_Extracted text_
In the months
before 9/11, thousands of American citizens were inadvertently swept up in
wiretaps, had their emails monitored, and were being watched as they surfed the
Internet by spies at the super-secret National Security Agency, former NSA and
counterterrorism officials said.
The NSA, with full knowledge of the White House, crossed the
line from routine surveillance of foreigners and suspected terrorists into
illegal activity by continuing to monitor the international telephone calls and
emails of Americans without a court order. The NSA unintentionally intercepts
Americans' phone calls and emails if the agency's computers zero in on a
specific keyword used in the communication. But once the NSA figures out that
they are listening in on an American, the eavesdropping is supposed to
immediately end, and the identity of the individual is supposed to be deleted.
While the agency did follow protocol, there were instances when the NSA was
instructed to keep tabs on certain individuals that became of interest to some
officials in the White House.
What sets this type of operation apart from the
unprecedented covert domestic spying activities the NSA had been conducting
after 9/11 is a top secret executive order signed by President Bush in 2002
authorizing the NSA to target specific American citizens. Prior to 9/11,
American citizens were the subject of non-specific surveillance by the NSA that
was condoned and approved by President Bush, Vice President Dick Cheney, and
Secretary of Defense Donald Rumsfeld, according to former NSA and
counterterrorism officials.
The sources, who requested anonymity because they were
instructed not to talk about NSA activities, but who hope they can testify
before Congress about the domestic spying, said that, in December 2000, the NSA
completed a report for the incoming administration, titled "Transition
2001," which explained, among other things, how the NSA would improve its
intelligence gathering capabilities by hiring additional personnel.

[Saved data entries]
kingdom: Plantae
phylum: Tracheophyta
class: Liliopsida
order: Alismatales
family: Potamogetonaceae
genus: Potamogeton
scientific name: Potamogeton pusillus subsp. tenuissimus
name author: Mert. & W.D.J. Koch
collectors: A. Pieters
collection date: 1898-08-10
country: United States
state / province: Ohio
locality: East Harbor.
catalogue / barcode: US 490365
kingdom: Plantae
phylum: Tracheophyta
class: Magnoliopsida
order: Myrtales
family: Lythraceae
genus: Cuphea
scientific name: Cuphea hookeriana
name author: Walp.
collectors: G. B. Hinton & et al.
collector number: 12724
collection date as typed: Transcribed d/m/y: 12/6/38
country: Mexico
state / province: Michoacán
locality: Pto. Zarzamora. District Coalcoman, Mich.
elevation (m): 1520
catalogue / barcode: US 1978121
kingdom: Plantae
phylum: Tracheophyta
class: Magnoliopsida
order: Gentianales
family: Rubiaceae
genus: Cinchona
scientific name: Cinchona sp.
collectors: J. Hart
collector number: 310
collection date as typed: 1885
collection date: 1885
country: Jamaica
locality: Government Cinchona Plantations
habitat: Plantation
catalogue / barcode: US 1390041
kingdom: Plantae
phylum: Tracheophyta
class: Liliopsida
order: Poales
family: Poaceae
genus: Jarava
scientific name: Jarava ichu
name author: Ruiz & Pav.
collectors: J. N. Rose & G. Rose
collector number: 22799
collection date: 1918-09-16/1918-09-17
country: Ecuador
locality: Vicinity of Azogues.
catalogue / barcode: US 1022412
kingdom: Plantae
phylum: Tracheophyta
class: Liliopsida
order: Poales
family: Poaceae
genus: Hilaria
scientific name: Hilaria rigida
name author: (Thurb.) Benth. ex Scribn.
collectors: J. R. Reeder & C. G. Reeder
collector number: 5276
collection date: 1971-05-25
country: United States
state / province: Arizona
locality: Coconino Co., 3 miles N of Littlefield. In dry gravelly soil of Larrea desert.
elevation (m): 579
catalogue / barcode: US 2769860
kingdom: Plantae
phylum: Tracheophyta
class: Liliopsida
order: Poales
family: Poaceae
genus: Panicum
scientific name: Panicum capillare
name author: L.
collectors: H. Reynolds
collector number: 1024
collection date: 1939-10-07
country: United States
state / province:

_Task 1_
In the article on NSA surveillance, what was the title of the report the NSA finished in December 2000 for the incoming administration?
_Task 2_
Turn the lines of the records into a numbered list, starting at the line that contains "state / province: Ohio" and ending at the line that contains "state / province: Michoacán", with blank lines left out.
The article and the records have nothing to do with each other.

_Complete answer 1_
"Transition 2001"

_Complete answer 2_
1. state / province: Ohio
2. locality: East Harbor.
3. catalogue / barcode: US 490365
4. kingdom: Plantae
5. phylum: Tracheophyta
6. class: Magnoliopsida
7. order: Myrtales
8. family: Lythraceae
9. genus: Cuphea
10. scientific name: Cuphea hookeriana
11. name author: Walp.
12. collectors: G. B. Hinton & et al.
13. collector number: 12724
14. collection date as typed: Transcribed d/m/y: 12/6/38
15. country: Mexico
16. state / province: Michoacán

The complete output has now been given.